As a mother, I learned (not as quickly as some!) that a screaming, demanding toddler can best be managed with acceptance. One could almost call it feigned indifference. There’s not much point in arguing, reasoning, begging, bribing, cajoling, or (heaven forbid) giving in! The best approach to help a child move past a melt down is to calmly accept the situation and wait it out. By neither escalating, nor giving in, the toddler begins to learn that a temper tantrum does not result in the desired toy, treat, or attention, and is not worth the drama. A temper tantrum will eventually wind down. Without reinforcement (giving in), the temper tantrums happen less often. So it goes with your own internal melt down over wanting a treat. Not giving into a craving or an urge may be as possible as surviving your child’s melt down. It’s not fun, but it’s manageable, and each time to observe it calmly without acting on the urge, you train your brain not to eat impulsively.

When hit with an urge or a craving, you might think to yourself, “I see you…I hear you…I understand you’re trying to get my attention. Although I’m aware of your presence, I don’t need to act on this urge. I don’t need to give in.” Just like you’re not giving in to your child demanding something in a store, you’re not giving in to your brain demanding a treat right now.

That doesn’t mean you can’t ever have a treat, by the way. It simply means you won’t be having it impulsively. You can plan it for another time. You can plan it for tomorrow. This is the thrust of acceptance therapy, as it relates to cravings or urges. And just like temper tantrums wind down on their own over time, a craving will also peak and then begin to decrease, often in less than half an hour. You can use that time to distract yourself to make it easier to exist with the craving, if that helps.

So, mother yourself (or father yourself) when it comes to urges. See them. Hear them. Acknowledge them. Accept them. But recognize that if you give into them, you are setting yourself up for trouble the next time, because your brain wants to do what it’s used to. If it learns that screaming louder results in a treat, it’s going to keep yelling until you give in. But if you train your brain that no amount of begging and craving something will result in capitulation, your brain will eventually move on and stop demanding treats impulsively. Train your brain! You can do it! It just takes some practice.

One last reminder….be sure you schedule some treats so you aren’t feeling too diet-y or deprived. Acceptance therapy isn’t about making treats forbidden, it’s about accepting that you aren’t going to have anything you want, whenever you want it. You are in control of the situation and you have authority over when you schedule a treat. Remember, this takes practice, but just like learning to manage a toddler’s temper tantrum, you can practice until you get skilled at managing any urge or craving. You’ve got this!

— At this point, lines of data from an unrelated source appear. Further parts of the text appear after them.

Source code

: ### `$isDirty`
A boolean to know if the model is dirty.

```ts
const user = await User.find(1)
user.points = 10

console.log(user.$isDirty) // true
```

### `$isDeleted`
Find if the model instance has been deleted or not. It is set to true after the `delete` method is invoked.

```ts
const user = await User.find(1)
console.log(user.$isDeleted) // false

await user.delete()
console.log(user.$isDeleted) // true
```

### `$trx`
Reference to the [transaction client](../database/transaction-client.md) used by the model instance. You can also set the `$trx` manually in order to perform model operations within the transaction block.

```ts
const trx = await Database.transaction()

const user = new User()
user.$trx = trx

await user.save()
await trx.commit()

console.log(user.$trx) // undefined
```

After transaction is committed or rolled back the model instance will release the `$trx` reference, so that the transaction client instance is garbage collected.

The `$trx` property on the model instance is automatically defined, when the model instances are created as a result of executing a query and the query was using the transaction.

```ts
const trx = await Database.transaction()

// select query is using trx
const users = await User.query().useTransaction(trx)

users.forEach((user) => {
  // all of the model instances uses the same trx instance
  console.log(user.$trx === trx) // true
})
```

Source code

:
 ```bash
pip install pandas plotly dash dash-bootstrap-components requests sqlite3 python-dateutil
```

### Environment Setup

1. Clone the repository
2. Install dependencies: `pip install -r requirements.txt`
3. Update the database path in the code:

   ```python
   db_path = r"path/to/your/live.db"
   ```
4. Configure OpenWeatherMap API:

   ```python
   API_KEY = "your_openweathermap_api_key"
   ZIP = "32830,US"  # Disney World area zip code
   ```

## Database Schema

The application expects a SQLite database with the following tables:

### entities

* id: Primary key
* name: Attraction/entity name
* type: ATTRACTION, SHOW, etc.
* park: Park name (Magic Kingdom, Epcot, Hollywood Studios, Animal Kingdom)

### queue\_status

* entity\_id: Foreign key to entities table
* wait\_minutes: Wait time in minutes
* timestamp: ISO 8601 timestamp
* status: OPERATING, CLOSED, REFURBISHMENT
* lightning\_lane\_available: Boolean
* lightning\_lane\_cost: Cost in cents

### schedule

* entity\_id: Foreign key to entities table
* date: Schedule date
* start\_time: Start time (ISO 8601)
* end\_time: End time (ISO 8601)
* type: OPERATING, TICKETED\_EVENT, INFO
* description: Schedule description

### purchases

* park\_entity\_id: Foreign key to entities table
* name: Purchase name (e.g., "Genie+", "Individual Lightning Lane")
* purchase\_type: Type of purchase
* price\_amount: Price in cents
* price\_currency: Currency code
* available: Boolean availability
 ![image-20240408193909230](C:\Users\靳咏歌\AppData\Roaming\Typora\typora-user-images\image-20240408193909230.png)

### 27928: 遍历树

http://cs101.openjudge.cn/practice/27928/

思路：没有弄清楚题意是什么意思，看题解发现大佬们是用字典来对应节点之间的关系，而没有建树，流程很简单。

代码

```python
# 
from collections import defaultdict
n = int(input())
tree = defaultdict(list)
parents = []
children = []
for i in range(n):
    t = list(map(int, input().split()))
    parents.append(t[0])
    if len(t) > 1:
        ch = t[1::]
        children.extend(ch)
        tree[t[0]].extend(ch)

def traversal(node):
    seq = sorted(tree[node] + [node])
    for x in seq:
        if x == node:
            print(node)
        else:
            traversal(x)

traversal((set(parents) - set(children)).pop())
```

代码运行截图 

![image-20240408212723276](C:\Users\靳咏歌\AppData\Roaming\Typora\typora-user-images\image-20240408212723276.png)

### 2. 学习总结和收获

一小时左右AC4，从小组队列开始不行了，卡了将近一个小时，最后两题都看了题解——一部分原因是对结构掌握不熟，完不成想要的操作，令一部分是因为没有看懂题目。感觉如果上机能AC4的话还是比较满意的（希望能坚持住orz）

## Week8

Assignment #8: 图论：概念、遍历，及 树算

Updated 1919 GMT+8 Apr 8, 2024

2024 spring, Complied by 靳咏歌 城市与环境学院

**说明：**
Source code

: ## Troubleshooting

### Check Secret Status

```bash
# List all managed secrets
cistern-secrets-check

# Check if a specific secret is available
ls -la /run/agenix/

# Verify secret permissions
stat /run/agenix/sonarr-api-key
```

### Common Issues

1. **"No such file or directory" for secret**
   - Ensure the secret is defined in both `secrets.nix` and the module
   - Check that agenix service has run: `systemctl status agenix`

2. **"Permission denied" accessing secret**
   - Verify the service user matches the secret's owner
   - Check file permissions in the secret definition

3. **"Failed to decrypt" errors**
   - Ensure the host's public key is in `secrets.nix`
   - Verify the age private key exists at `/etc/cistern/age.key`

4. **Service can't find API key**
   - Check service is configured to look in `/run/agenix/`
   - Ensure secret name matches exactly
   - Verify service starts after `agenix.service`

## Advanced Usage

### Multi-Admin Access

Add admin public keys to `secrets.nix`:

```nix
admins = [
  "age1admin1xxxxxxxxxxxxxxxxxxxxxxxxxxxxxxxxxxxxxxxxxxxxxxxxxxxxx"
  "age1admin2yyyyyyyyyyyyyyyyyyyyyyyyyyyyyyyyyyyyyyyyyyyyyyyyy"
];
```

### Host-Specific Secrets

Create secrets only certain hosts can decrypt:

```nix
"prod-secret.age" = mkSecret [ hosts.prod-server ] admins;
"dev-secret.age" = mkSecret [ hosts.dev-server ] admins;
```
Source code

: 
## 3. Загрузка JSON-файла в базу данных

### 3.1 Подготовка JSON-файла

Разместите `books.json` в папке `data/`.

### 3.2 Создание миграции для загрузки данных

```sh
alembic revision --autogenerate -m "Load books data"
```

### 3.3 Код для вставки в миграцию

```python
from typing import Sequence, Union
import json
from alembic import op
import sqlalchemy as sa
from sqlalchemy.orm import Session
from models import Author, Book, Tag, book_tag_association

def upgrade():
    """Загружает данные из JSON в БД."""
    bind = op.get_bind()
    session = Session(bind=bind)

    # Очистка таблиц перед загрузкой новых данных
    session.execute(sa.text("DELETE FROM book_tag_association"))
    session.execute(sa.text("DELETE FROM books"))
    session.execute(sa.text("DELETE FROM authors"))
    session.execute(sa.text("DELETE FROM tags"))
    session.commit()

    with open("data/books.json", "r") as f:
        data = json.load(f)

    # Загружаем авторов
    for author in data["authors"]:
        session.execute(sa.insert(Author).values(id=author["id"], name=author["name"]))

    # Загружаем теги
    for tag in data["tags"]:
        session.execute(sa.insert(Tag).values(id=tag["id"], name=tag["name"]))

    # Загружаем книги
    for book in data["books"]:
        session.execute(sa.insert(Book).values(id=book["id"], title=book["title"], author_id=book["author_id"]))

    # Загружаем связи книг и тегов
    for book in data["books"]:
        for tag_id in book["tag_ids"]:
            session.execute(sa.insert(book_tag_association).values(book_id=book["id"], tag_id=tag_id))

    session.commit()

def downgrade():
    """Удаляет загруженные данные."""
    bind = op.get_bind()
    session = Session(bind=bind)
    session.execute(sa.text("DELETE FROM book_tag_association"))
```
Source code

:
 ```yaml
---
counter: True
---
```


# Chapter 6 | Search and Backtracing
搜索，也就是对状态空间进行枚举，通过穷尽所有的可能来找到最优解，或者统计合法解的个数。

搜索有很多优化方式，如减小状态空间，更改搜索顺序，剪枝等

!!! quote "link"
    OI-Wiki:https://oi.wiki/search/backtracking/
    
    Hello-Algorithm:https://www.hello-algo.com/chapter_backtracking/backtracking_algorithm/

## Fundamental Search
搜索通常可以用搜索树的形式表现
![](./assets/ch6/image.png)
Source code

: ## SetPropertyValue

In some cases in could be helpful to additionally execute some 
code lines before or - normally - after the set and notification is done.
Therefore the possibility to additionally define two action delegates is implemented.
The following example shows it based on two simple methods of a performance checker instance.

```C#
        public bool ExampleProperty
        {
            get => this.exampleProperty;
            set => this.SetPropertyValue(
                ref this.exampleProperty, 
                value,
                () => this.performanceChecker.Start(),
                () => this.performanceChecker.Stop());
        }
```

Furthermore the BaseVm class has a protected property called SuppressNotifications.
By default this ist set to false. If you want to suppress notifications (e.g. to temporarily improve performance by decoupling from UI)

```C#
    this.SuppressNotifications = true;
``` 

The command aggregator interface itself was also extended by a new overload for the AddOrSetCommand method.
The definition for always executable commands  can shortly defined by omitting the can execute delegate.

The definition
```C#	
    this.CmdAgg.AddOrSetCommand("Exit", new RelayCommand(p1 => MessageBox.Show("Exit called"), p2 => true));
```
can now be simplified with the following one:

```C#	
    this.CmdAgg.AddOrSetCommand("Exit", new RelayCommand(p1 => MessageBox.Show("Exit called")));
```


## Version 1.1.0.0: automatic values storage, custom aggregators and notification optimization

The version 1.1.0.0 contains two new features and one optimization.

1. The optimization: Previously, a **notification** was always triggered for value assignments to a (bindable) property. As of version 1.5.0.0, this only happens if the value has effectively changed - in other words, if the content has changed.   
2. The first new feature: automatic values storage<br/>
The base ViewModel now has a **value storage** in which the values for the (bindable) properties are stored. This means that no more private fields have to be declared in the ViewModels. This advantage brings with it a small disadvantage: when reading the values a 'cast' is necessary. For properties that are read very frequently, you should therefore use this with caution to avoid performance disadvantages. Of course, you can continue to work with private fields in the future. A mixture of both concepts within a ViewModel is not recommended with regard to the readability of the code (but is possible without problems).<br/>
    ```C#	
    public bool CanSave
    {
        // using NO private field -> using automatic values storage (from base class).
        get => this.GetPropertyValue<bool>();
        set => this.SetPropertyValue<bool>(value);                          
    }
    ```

Thanks for listening. I wish you the best of health!
Lisa Oldson

Categories: Reblogs

1 reply

  1. Dr. Lisa,
    This post was really helpful. I work with young children, and I have 2 kids of my own, so I absolutely understand what you are saying. It’s been really hard lately, while staying safely at home, to not give in to the urges to have treats. My brain has definitely been throwing those temper tantrums. I think what you wrote about will help me to distract myself and work on retraining my brain. This makes sense to me. Thank you!